It sounds illogical, but enterprise companies have a harder time doing email than smaller businesses, partly because they can’t move their data to a marketing cloud vendor. That’s the view of Roger Barnette, CEO of MessageGears, a company that offers a hybrid database-cloud solution.
In a survey, MessageGears found that showed mid-market firms are more likely than enterprise outfits to adopt cloud-based, SaaS/hosted email services. For insights into this problem, Email Insider interviewed Barnette, who joined MessageGears last year.
Why is email more difficult for enterprise companies?
It all comes down to customer data. A few things are happening simultaneously. One is that customers and prospects are expecting tailored and contextually relevant communications from the companies they buy from. It could be an email or text, or on mobile or on a computer, but it takes information and logic and data science to do it. What makes it difficult for large enterprises is the volume of data and the number of sources it comes from, combined with heightened sensitivity around personally identifiable information.
How do you define an enterprise marketer?
For us, it would be a large B2C company. It’s about the number of customers. You could be a large B2B business and have 5,000 customers versus 5 million for a B2C company. It’s almost exclusively B2C.
Why do smaller companies have an advantage?
There are a lot of really great tools and solutions for small businesses. MailChimp comes to mind. And if you’re a mid-market or B2B firm, then Salesforce can be your single source of truth — your customer database. Your data is right there.
And enterprise companies can’t do this?
The largest enterprises keep their data behind a firewall in a local marketing database, or in a CRM system or a data warehouse — all different flavors of the same thing. And there’s security compliance concerns about shipping PII outside the firewall, so they keep it local. That’s a big part of it. But mostly it’s the quantity of data, the number of sources that prevent them from using an off-the-shelf marketing cloud enterprise system.
Why can’t these enterprise players move to the cloud?
The process of taking even some portion of this massive complex, and ever-changing set of data to the cloud is a costly, time-consuming endeavor. What I’m talking about is 5% or less of email marketers. But cloud-based software doesn’t work for that group. It’s a little anti-intuitive. They’re frustrated, don’t know there’s another way to do this.
Where does MessageGears fit into this?
Our product addresses that issue. MessageGears is based on a hybrid cloud solution. Our email campaign management solution sits locally next to your data. All of the limitations and problems of IT go away. It looks like it’s in cloud, and we keep our deliverability services in the cloud.

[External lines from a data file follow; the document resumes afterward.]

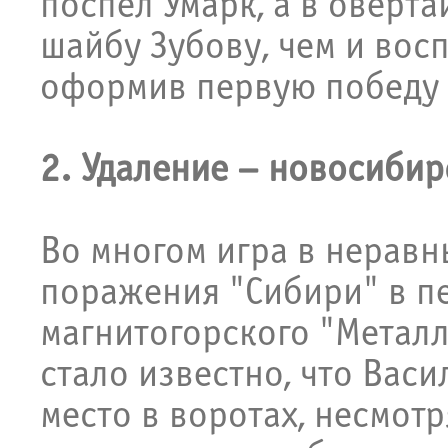
поспел Умарк, а в оверт
шайбу Зубову, чем и вос
оформив первую победу 
2. Удаление – новосибир
Во многом игра в неравн
поражения "Сибири" в п
магнитогорского "Металл
стало известно, что Вас
место в воротах, несмот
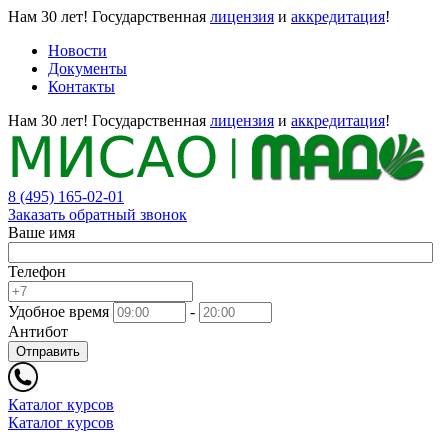
Нам 30 лет!
Государственная
лицензия
и
аккредитация
!
Новости
Документы
Контакты
Нам 30 лет!
Государственная
лицензия
и
аккредитация
!
8 (495) 165-02-01
Заказать обратный звонок
Ваше имя
Телефон
Удобное время
-
Антибот
Отправить
Каталог курсов
Каталог курсов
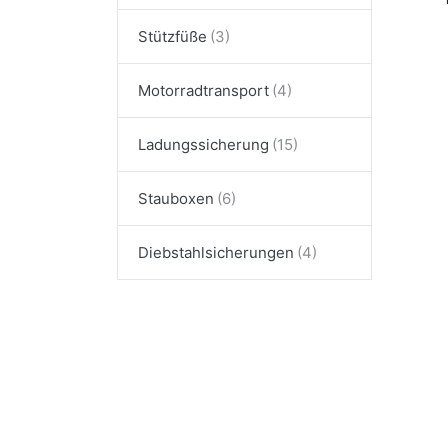
Stützfüße
Motorradtransport
Ladungssicherung
Stauboxen
Diebstahlsicherungen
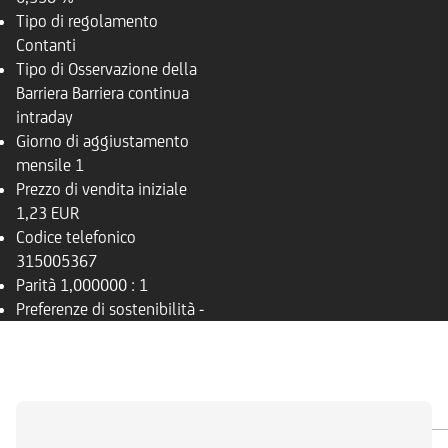
Tipo di regolamento
Contanti
Tipo di Osservazione della
Barriera
Barriera continua
intraday
Giorno di aggiustamento
mensile
1
Prezzo di vendita iniziale
1,23 EUR
Codice telefonico
315005367
Parità
1,000000 : 1
Preferenze di sostenibilità
-
PANORAMICA
SOTTOSTANTE
DOCUMENTI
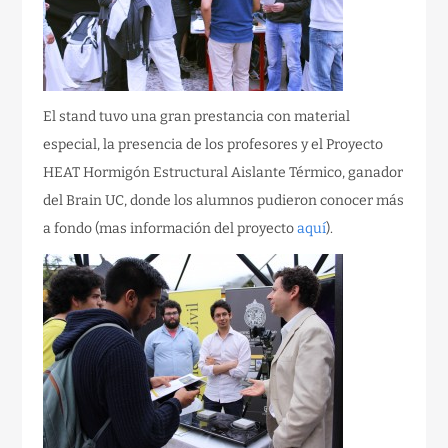
El stand tuvo una gran prestancia con material
especial, la presencia de los profesores y el Proyecto
HEAT Hormigón Estructural Aislante Térmico, ganador
del Brain UC, donde los alumnos pudieron conocer más
a fondo (mas información del proyecto
aquí
).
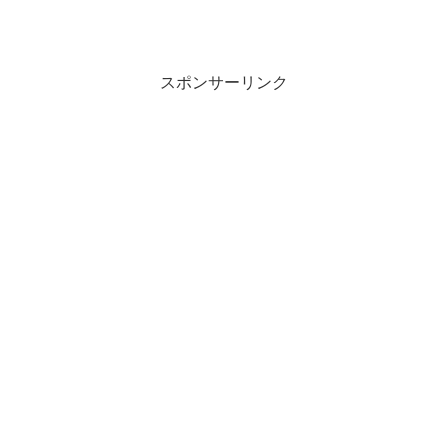
スポンサーリンク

Are people adopting your product?
Yes, we work with a variety of national brands like Expedia, Orbitz and Ebates. But we don’t win 100% or our pitches. Some people just have a whole workflow around their current vendor. And some marketers don’t have a close relationship with their IT department. Our solution works best in situations where marketing and IT work in partnership.
Are you saying that enterprise marketers can’t do email?
No, they can. They do get to the one-to-one level of messaging, often with some pain. A lot of companies have developed internal email tools and will use SendGrid or SmartPost to send the emails. But all of the email solutions offered by the major firms that cater to this group — Oracle, Salesforce, IBM, Epsilon — are cloud-based. And all of the features they have are predicated on having access to the customer.
It sounds daunting. Why is it such a problem?
They feel that the solution they have may not be perfect, but it’s the devil they know. Then there’s the budgetary issue — a guy at a large hotel chain told me he has to get the budget to change vendors. He’s right — it’s time-consuming and expensive. But our solution is much cheaper.
Does the privacy issue affect this?
Yes. We have a client, a national brand launched earlier this year, that was on the marketing cloud solution. One of their marketers went to the IT department and said, ‘I need more data in my cloud — I can’t segment against this data field.’ But IT is security conscious, and they decided that this data cannot leave their firewall. They had just been certified as being compliant with SOC2 security standards.
What else is happening in email marketing?
The trend is toward omnichannel marketing. Marketers not only want to send this message to their customer in email form, they want to take the same message and put it into a banner ad and pick up the phone and call them.
Wearable technology is another piece of it. It gives you a contextual device for you to communicate with your customers. If they’re reading your message on a watch versus a phone, an iPad or a laptop, you’re in a completely different context.
What about MessageGears? Will it acquire or be acquired?
We’re not looking to be acquired. We feel that there’s a massive opportunity in catering to the unique needs and challenges of enterprise marketers, and we expect to continue to grow and be a major player in this space. We probably will make some complementary acquisitions along the way.